-- DOCUMENT SECTION start --

We have a situation where one of our products is a 32-bit app, but needs to communicate with instruments via 64-bit COM control (which wraps a 64-bit device driver). For various reasons, we don't want to compile this app as a 64-bit app, but we DO want to run it on a 64-bit OS. Since the drivers and COM control must be 64-bit to work, what are our options for accessing them from the 32-bit side?

Can anyone point me in the right direction on this?

Thanks

Curtis

+1  A: 

I don't think there is a simple solution. A 32-bit application cannot make calls into a 64-bit DLL (or vice versa). One solution often mentioned is to use some kind of IPC (interprocess communication) to make calls on behalf of the application into the DLL. It would be a kind of IPC thunking layer.

In your case, you would need a "small" 64-bit application to actually make calls into the 64-bit COM control object and communicate the results back to the 32-bit application. It would probably not be a simple solution.

Mark Wilkins
+5  A: 

May work fairly directly, as long as the COM interface only uses types which can be automatically marshaled by the COM subsystem (eg: automation compatible).

You will need to make sure the other COM object is running in it's own process space; if it's not designed to do so, putting it inside a [server type] COM+ application should suffice.

If the interface parameters cannot be automatically marshaled, or the COM object cannot run out-of-process for whatever reason, you will need an interstitial module (which can be another COM object) which meets those requirements. However, it's much easier to make this scenario work than a simple DLL, so you're ahead of the game.

-- DOCUMENT SECTION end --

#### WHAT YOU NEED TO DO
1. Duplicate the passage of the 32-bit/64-bit COM discussion between "We have a situation" and "the 32-bit side?", inclusive.
2. In the 32-bit/64-bit COM discussion, what is said to suffice if the other COM object isn't designed to run in its own process space?

-- DATASET start --

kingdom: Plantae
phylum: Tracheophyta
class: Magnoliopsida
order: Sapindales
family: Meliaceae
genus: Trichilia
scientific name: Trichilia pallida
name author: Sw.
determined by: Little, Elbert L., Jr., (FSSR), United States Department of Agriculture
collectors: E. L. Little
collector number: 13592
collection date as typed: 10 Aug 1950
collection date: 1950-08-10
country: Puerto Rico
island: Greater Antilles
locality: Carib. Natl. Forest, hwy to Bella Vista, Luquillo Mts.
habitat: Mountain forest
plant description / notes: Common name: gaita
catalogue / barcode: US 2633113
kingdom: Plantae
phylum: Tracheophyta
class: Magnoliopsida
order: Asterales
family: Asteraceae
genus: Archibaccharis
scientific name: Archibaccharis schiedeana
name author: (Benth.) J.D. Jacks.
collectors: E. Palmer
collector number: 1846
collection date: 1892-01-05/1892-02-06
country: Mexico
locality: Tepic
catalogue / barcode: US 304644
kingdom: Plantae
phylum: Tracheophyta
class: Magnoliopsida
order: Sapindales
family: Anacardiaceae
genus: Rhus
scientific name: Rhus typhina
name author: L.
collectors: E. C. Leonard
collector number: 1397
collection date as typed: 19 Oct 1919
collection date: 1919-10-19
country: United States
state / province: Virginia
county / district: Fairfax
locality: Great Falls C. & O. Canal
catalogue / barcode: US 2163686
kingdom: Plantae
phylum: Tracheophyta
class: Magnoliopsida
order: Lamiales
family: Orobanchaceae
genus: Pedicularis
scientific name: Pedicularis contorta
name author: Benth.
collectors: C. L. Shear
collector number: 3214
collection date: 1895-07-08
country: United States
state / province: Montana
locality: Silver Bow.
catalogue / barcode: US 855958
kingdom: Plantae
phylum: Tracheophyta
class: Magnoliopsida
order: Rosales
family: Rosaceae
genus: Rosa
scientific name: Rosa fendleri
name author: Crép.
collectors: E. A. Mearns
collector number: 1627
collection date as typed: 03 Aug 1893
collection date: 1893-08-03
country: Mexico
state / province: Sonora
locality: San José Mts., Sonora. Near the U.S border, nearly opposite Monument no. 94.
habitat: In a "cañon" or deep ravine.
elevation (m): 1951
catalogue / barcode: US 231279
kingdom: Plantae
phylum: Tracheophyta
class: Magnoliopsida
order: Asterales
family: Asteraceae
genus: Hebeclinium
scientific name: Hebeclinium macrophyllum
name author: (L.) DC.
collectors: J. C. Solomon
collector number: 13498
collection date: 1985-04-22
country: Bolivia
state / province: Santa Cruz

-- DATASET end --

#### THE SOLUTIONS
1.
We have a situation where one of our products is a 32-bit app, but needs to communicate with instruments via 64-bit COM control (which wraps a 64-bit device driver). For various reasons, we don't want to compile this app as a 64-bit app, but we DO want to run it on a 64-bit OS. Since the drivers and COM control must be 64-bit to work, what are our options for accessing them from the 32-bit side?

2. Putting it inside a server-type COM+ application.